… You’re out with your toddler, running errands and shopping and the like. And you go into a shop to replace all of those tank tops that got stained with shit and spit-up last summer when your toddler was going through that leaky baby phase. And you take your toddler into the fitting room with you, because, please, there’s no other option. And you sit your toddler down on the teeny little bench in the teeny little room and you proceed to remove your clothing while you sing, off-key and sotto voce
, the theme to The Backyardigans
to the toddler who is not impressed because who the hell wants to sit quietly in a tiny little airless room with their half-naked mother.
And just as you’ve removed your top and your shoes and are pulling your skinny jeans down over your ass and toward your knees, your toddler drops to the floor and, before you can even blink to register the shock, has propelled herself under the door and is gone.
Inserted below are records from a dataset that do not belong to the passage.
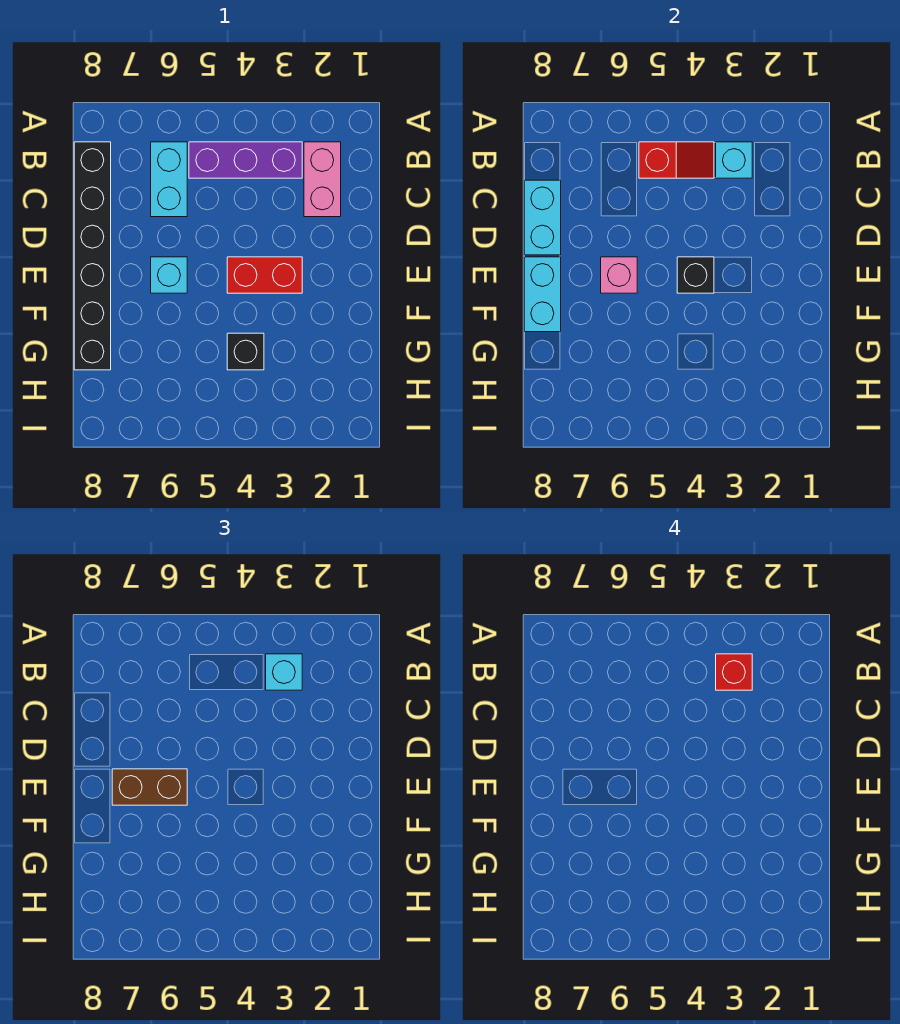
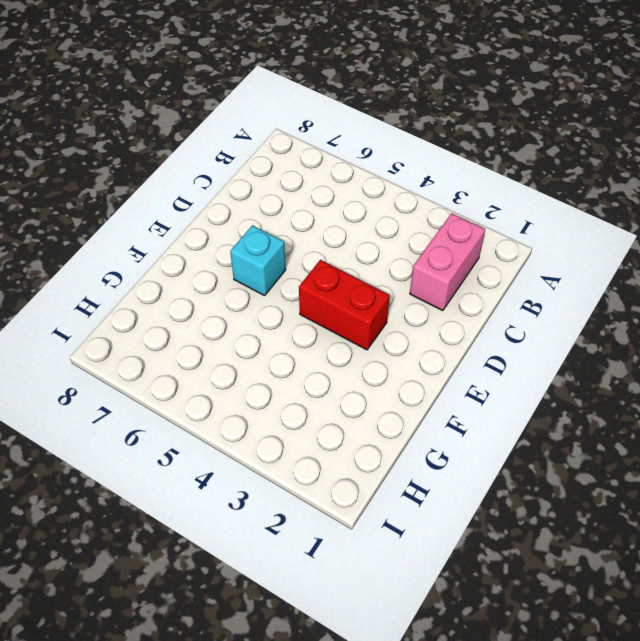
none -> purple 1x3 brick [189,142,302,178]
none -> cyan 1x2 brick [151,142,187,217]
none -> black 1x6 brick [74,142,111,370]

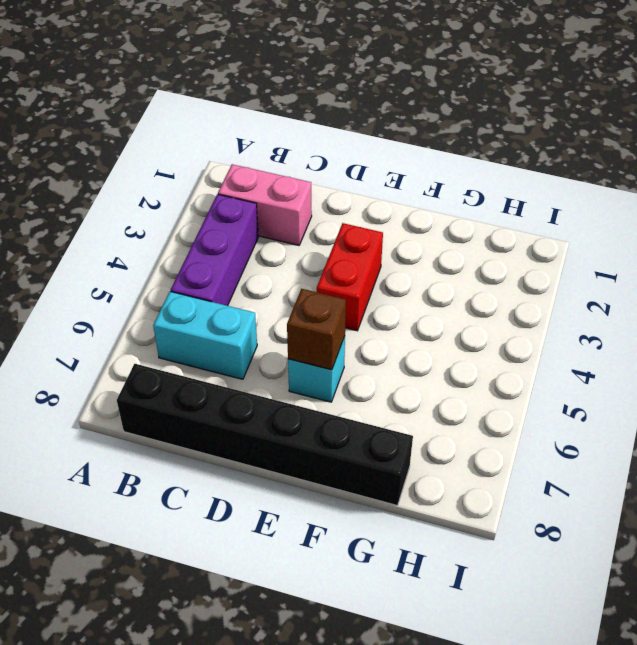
brown 1x1 brick [287,289,346,370] -> pink 1x1 brick [601,257,637,293]
none -> black 1x1 brick [227,333,264,370]
none -> cyan 1x1 brick [716,142,752,178]
none -> red 1x2 slope [639,142,714,178]

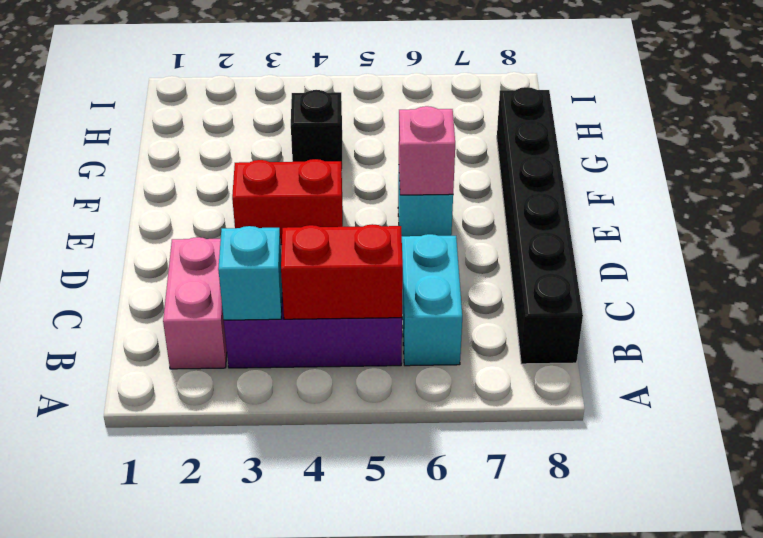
red 1x2 brick [281,224,403,319] -> red 1x2 slope [639,142,714,178]
none -> cyan 1x2 brick [524,180,561,255]
none -> black 1x1 brick [677,257,714,293]
none -> cyan 1x2 brick [524,257,561,332]

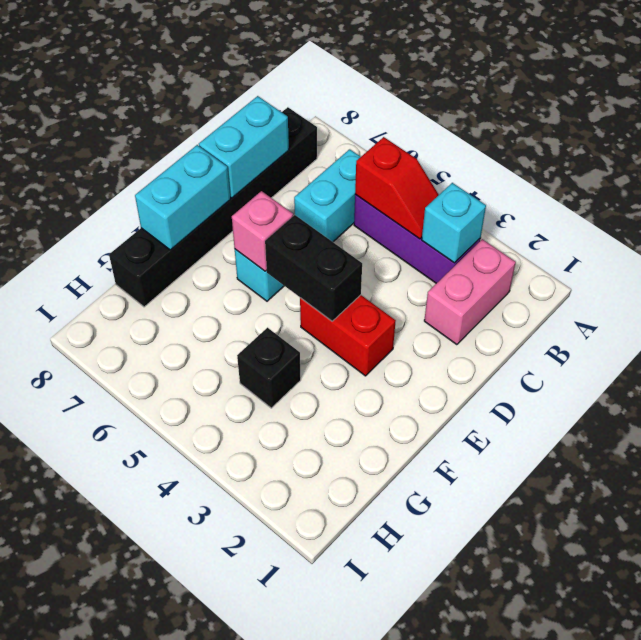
black 1x2 brick [265,215,362,321] -> black 1x1 brick [677,257,714,293]
none -> cyan 1x1 brick [266,654,302,690]
none -> brown 1x2 brick [112,769,187,805]
none -> red 1x1 brick [716,654,752,690]

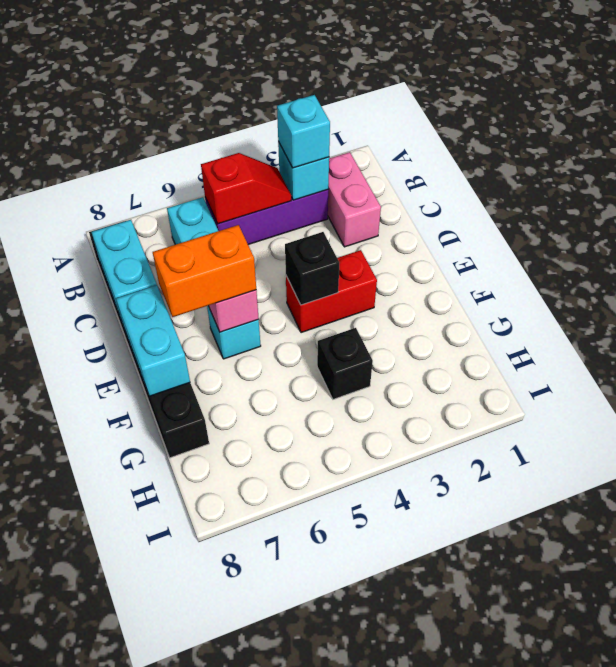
orange 1x2 brick [153,225,256,317] -> brown 1x2 brick [112,769,187,805]
none -> red 1x1 brick [716,654,752,690]

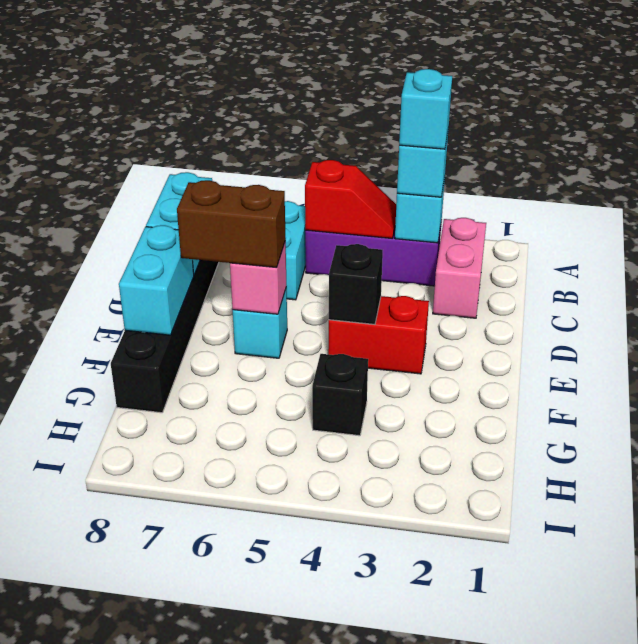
cyan 1x1 brick [399,69,452,149] -> red 1x1 brick [716,654,752,690]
And in that split-second you realize that you have to go after her, sans robe, and you think to yourself – and maybe, just maybe, you holler it aloud – oh my f*ck.
And then you throw the door open and race down the fitting room hallway and out into the bright light of the H&M sales floor in your tatty bra, desperately tugging to get those goddam skinny jeans back up over your ass with one hand while you grasp at your wee hellion with the other.
And you die a little bit inside, just a little bit, because you realize that, although you are chasing your toddler, in public, in your underwear, and that this is really a much lower moment than the time that you tucked your skirt into the back-ass of your tights after a trip to the washroom in a busy office, you really don’t care. Lower, even, than the time that one toddler in the library storytime group was drawn by the tractor beam radiating from the butt crack exposed by your – yes, again – low-riding skinny jeans and stuck his hand down there and yelled BUM! BUM!
You have lost that one scrap of dignity that you had left, and, also, you’ve realized that although you might be able to carry off those skinny jeans fashion-wise, you probably will never wear them again because clearly, they are designed to thwart anyone who is over the age of 27 and/or anyone who wrangles toddlers as part of their day-to-day routine, and you really don’t care.
It’s a kind of death, isn’t it, the loss of your concern for dignity? But maybe it’s also a rebirth, of a sort. The rebirth of me, into That Mom
, the one that you see in the shops or in the parks, chasing a shrieking toddler, possibly shrieking back, possibly topless, and not caring.
The one with a leash.
(Not kidding. I am, now, SO THAT MOM.)
Are you That Mom? When did you know? Did you cry, just a little?